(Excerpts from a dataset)
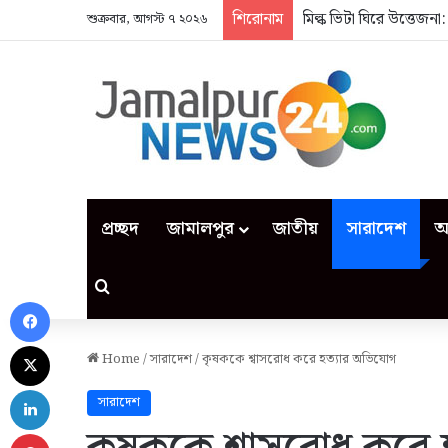
শিরোনাম
মিল্ক ভিটা ঘিরে উত্তেজন
শুক্রবার, আগস্ট ৭ ২০২৬
প্রচ্ছদ
জামালপুর
জাতীয়
সারাদেশ
আ
Search for
Facebook
X
Home
/
সারাদেশ
/
কৃষককে শ্বাসরোধ করে হত্যার অভিযোগ
LinkedIn
সারাদেশ
Pinterest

EXERCISE DESCRIPTION: Write every line above again exactly, but leave the pictures out.

RESPONSE FOR THIS EXERCISE:
শিরোনাম
মিল্ক ভিটা ঘিরে উত্তেজন
শুক্রবার, আগস্ট ৭ ২০২৬
প্রচ্ছদ
জামালপুর
জাতীয়
সারাদেশ
আ
Search for
Facebook
X
Home
/
সারাদেশ
/
কৃষককে শ্বাসরোধ করে হত্যার অভিযোগ
LinkedIn
সারাদেশ
Pinterest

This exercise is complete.